• [EXERCISE GOAL]: Your answer must consist of every line from the data below that includes the word "assign".

• [EXERCISE MATERIALS]:
....

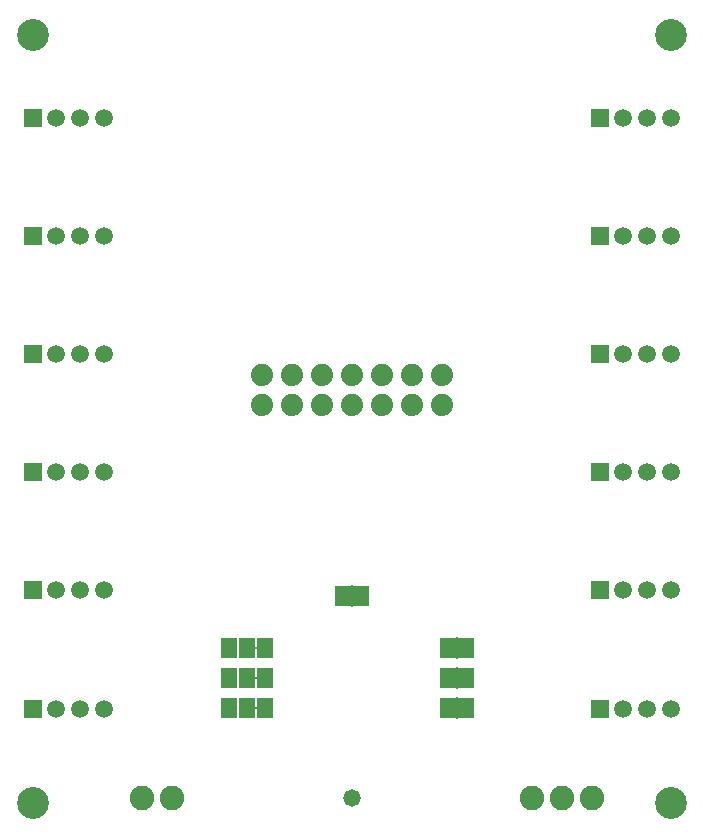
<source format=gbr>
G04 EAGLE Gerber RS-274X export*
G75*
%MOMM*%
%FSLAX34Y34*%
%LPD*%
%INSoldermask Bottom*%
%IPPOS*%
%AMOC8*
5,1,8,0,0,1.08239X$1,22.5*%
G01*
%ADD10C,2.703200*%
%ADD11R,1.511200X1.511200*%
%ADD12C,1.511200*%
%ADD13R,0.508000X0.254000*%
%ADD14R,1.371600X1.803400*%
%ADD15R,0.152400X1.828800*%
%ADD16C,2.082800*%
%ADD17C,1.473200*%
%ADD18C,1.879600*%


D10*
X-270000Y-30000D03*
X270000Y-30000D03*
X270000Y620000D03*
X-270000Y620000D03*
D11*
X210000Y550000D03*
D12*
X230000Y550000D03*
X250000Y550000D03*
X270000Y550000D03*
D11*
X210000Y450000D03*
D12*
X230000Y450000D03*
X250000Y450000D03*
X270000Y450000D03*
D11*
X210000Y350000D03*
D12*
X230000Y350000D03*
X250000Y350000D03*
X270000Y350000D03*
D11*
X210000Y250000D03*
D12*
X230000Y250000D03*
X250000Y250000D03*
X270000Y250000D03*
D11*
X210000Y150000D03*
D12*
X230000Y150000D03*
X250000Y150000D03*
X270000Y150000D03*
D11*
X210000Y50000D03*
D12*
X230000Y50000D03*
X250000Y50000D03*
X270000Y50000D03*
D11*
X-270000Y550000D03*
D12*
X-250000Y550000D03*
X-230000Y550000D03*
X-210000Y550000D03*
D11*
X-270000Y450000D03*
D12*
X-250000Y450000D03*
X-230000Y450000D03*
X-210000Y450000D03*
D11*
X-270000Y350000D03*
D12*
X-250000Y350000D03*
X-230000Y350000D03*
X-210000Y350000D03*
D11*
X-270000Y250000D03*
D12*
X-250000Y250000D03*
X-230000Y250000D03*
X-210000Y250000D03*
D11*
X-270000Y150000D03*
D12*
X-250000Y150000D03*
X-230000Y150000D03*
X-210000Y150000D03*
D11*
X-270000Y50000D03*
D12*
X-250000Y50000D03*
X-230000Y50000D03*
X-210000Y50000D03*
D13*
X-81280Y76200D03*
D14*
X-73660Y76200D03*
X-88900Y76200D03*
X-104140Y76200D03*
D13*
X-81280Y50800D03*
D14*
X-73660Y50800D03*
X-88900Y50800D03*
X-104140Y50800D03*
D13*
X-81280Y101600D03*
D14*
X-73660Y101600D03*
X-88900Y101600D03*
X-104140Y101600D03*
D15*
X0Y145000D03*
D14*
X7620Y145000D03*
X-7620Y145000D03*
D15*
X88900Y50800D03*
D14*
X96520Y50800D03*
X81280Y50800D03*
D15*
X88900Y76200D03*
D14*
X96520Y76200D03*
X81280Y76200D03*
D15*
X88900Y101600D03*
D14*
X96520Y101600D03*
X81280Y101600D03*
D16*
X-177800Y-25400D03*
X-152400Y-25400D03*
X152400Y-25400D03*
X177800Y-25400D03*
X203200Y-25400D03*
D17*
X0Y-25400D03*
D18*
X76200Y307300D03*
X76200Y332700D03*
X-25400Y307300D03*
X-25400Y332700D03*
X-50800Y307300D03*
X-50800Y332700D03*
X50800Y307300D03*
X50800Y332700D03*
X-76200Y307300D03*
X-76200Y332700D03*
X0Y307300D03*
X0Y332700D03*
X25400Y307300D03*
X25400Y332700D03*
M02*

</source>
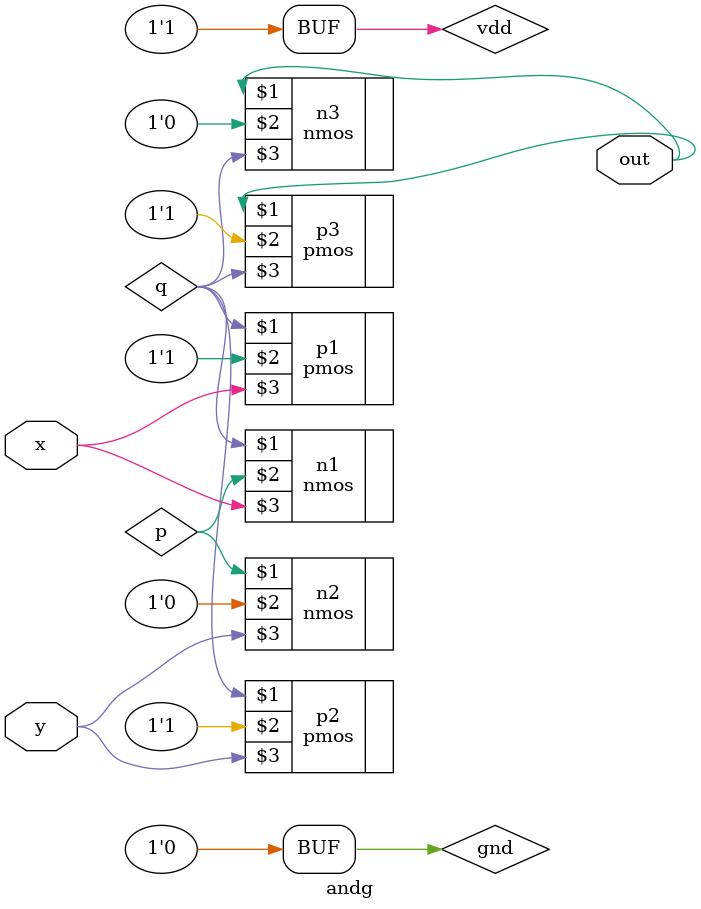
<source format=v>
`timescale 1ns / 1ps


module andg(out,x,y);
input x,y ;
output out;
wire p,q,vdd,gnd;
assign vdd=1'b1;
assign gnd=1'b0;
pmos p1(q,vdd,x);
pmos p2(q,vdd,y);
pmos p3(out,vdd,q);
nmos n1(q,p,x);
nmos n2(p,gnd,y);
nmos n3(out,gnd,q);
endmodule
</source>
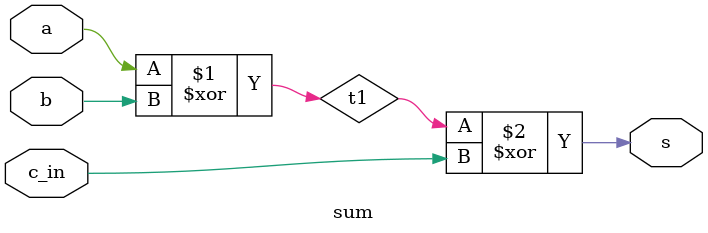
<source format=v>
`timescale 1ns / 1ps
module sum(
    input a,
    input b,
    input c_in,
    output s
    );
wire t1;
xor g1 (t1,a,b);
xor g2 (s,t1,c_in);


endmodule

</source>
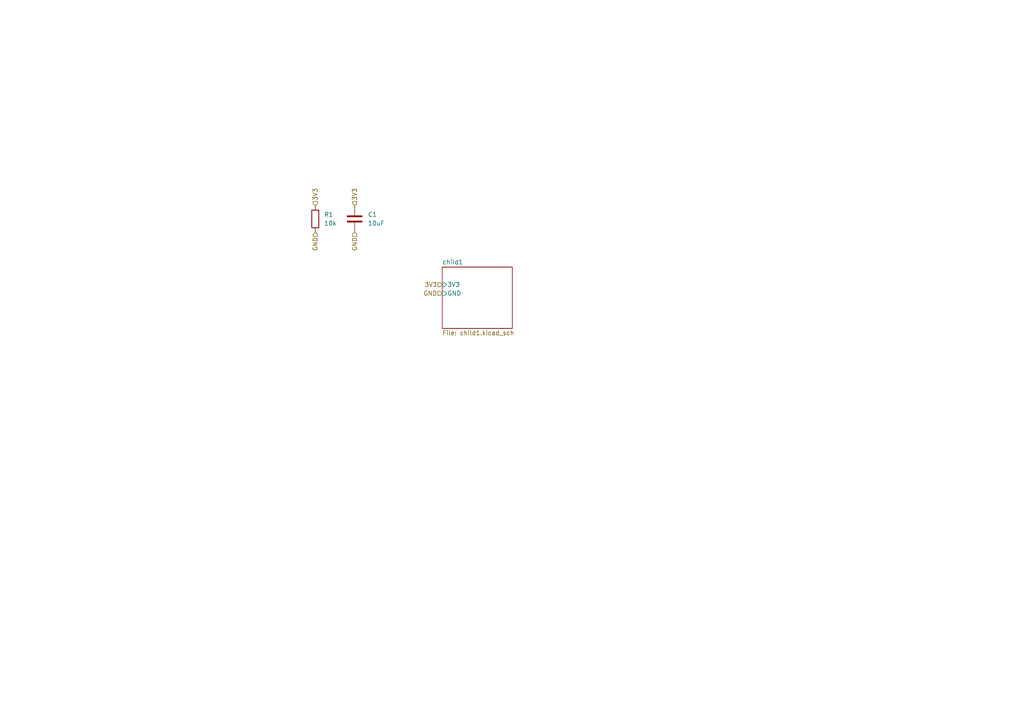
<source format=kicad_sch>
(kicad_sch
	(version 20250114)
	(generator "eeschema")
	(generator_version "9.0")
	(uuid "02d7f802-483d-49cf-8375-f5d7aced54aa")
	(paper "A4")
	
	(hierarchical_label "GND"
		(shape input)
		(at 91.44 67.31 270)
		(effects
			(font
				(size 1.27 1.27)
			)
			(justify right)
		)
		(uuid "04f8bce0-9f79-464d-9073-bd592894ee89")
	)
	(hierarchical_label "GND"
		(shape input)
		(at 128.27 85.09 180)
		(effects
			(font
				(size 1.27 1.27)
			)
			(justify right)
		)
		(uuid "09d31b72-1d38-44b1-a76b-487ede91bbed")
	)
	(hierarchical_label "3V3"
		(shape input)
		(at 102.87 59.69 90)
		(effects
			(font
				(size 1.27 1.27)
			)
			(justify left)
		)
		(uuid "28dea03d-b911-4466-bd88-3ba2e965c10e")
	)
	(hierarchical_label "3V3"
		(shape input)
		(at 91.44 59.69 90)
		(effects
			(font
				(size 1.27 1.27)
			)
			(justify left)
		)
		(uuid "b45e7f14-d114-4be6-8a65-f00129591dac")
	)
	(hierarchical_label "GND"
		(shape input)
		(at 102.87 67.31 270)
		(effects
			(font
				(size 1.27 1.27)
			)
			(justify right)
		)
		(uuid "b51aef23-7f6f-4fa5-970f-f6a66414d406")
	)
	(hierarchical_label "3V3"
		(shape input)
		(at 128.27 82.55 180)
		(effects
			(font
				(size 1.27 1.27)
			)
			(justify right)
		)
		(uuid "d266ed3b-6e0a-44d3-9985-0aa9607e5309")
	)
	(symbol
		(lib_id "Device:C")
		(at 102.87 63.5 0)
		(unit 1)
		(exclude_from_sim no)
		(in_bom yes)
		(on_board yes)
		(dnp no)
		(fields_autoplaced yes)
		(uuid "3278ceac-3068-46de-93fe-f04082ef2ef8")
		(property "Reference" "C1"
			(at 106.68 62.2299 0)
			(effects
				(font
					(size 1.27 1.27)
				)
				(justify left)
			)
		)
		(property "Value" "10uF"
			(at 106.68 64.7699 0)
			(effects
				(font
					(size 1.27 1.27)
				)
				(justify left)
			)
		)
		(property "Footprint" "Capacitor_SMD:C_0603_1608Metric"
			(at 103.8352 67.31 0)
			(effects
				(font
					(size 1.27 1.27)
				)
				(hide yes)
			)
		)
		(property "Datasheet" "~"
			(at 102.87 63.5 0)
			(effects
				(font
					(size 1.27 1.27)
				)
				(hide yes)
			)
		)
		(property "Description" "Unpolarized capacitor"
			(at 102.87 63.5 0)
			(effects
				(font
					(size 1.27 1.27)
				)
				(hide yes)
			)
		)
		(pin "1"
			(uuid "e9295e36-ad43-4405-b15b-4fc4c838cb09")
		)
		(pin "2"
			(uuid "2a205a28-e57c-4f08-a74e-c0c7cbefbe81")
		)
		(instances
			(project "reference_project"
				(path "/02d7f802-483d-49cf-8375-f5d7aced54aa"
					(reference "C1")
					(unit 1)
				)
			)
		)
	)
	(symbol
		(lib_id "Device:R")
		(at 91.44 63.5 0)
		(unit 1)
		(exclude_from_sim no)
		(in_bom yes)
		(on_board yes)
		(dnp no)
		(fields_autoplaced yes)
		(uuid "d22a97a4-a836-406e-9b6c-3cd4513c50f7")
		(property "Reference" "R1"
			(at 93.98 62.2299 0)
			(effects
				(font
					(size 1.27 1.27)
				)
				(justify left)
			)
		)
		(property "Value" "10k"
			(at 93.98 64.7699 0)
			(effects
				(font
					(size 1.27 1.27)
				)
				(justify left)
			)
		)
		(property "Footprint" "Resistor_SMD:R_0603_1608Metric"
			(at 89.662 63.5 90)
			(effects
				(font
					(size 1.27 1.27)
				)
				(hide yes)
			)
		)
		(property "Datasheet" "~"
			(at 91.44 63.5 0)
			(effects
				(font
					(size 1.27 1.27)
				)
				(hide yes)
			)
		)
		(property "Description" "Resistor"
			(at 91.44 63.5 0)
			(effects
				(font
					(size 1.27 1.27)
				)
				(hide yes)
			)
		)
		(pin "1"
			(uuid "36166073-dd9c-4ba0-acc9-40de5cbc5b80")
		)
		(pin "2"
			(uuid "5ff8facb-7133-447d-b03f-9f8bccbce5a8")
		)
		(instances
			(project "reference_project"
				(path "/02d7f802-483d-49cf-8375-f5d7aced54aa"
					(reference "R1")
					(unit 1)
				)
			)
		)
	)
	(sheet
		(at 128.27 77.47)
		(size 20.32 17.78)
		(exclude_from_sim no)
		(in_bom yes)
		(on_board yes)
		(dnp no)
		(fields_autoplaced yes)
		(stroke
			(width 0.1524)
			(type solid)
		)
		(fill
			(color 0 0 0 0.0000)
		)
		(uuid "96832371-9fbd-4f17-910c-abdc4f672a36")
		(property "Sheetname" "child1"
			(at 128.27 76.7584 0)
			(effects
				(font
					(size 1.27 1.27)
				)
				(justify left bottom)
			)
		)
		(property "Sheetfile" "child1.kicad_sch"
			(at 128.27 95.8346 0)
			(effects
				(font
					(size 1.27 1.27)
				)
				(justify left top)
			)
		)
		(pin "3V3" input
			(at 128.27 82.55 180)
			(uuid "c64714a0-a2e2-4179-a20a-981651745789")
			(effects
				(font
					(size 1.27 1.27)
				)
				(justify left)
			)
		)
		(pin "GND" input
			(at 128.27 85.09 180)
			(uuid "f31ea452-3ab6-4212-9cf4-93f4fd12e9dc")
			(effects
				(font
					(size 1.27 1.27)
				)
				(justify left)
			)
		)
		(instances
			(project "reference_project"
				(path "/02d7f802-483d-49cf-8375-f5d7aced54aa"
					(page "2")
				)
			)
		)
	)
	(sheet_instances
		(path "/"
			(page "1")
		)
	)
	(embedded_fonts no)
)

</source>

....

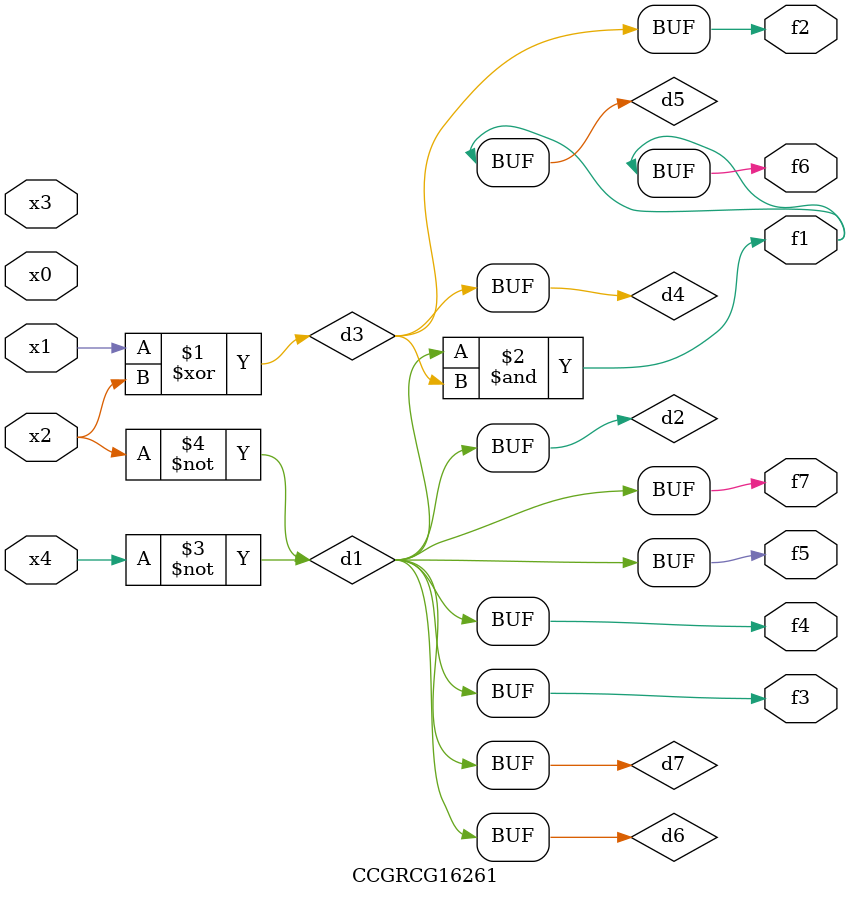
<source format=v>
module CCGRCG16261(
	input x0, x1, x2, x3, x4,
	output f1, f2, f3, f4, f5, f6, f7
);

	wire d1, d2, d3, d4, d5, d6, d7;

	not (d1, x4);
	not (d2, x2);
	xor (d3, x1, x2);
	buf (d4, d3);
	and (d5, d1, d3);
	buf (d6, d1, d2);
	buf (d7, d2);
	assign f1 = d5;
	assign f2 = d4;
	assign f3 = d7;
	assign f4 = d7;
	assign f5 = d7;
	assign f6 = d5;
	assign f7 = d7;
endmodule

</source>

....

• [RESPONSE TO THE TASK]:
assign vdd=1'b1;
assign gnd=1'b0;
	assign f1 = d5;
	assign f2 = d4;
	assign f3 = d7;
	assign f4 = d7;
	assign f5 = d7;
	assign f6 = d5;
	assign f7 = d7;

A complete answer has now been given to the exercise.